Thursday, May 11, 2006
After a week of listening to many Republicans demonstrate embarrassingly low levels of economic literacy in a futile attempt to score a few political points on high gas prices, I tuned in to C-SPAN last night and was reminded once again that, when it comes to ill-informed economic demagoguery, nobody does it better than the Democrats.
You haven't seen half of it, Chad. Get a load of S.F. No. 3799, a bill to punish "grossly excessive prices" for gasoline. Who gets to decide what "grossly exceeds"? The Commissioner of Commerce, but s/he is required to look at the price at which gasoline is sold currently by others and "the average price at which motor vehicle fuel was sold in this state in the 21-day period immediately preceding a sale of the gasoline." This is introduced by Steve Murphy, the Senate majority whip and head of the transportation committee. (h/t for this one goes to Larry Schumacher.)
What fresh hell is this? We already have rules that do not permit prices to fall very fast when market conditions change, so as not to infuriate the gods of minimum prices. Now we are going to cap the maximum price too? Do you people like lines at the gas pumps?

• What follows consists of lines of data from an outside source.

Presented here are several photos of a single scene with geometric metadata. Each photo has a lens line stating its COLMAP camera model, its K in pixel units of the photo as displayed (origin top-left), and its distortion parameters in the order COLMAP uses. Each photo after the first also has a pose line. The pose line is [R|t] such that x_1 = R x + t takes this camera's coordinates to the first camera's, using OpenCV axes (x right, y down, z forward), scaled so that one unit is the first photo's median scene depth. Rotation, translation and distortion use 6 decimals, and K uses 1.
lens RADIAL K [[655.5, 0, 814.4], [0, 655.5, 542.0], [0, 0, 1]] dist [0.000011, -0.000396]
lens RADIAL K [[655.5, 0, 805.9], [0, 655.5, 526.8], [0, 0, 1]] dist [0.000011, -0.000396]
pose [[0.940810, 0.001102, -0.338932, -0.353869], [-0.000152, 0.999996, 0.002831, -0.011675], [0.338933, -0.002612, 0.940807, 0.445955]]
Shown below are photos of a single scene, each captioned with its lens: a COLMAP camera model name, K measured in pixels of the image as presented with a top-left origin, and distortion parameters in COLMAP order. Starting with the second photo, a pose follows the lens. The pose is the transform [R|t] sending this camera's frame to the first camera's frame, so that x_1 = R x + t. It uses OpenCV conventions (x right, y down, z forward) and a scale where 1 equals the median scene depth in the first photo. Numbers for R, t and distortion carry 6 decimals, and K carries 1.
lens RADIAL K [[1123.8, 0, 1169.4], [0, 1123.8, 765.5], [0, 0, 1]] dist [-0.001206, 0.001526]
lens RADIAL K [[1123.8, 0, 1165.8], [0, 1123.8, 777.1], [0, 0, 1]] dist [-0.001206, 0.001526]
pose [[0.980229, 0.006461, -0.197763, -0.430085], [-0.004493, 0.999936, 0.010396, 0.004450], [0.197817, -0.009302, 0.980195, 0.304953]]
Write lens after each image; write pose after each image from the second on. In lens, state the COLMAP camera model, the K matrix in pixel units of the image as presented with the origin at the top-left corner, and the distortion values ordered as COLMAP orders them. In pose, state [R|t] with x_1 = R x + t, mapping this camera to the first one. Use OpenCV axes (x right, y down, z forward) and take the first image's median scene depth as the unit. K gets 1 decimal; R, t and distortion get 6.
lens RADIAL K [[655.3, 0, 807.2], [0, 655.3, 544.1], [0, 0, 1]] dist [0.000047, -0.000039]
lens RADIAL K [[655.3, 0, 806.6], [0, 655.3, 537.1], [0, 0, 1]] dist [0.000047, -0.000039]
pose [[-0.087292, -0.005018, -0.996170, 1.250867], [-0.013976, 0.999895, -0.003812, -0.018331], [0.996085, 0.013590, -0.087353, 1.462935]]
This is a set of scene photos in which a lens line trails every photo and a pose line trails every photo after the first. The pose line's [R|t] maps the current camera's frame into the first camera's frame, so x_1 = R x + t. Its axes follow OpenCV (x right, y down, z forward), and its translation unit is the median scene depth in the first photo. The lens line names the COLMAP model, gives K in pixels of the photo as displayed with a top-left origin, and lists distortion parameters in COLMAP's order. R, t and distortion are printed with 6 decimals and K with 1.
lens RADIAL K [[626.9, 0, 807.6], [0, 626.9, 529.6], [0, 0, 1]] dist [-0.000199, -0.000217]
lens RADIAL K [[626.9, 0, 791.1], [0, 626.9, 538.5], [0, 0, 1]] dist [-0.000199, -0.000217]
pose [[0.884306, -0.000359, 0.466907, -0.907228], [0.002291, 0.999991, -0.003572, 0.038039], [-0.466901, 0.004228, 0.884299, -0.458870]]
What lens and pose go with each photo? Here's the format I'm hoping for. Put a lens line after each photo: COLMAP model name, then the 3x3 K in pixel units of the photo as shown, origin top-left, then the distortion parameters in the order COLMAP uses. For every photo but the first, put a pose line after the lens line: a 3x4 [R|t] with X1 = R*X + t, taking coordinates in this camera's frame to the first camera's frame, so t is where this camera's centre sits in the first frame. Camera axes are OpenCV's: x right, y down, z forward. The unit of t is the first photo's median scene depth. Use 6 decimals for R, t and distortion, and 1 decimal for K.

Of course Senate candidate Mark Kennedy is still deciding that sops to corn growers aren't the thing holding up gas prices, though Ben Muse offers one reason why reducing tariffs on Brazilian ethanol might not help increase supply as fast as we'd like. Mark Thoma asks the right question: Why is the market price suboptimal? Not why it is high -- high is good if oil is relatively scarce -- but why the price is wrong.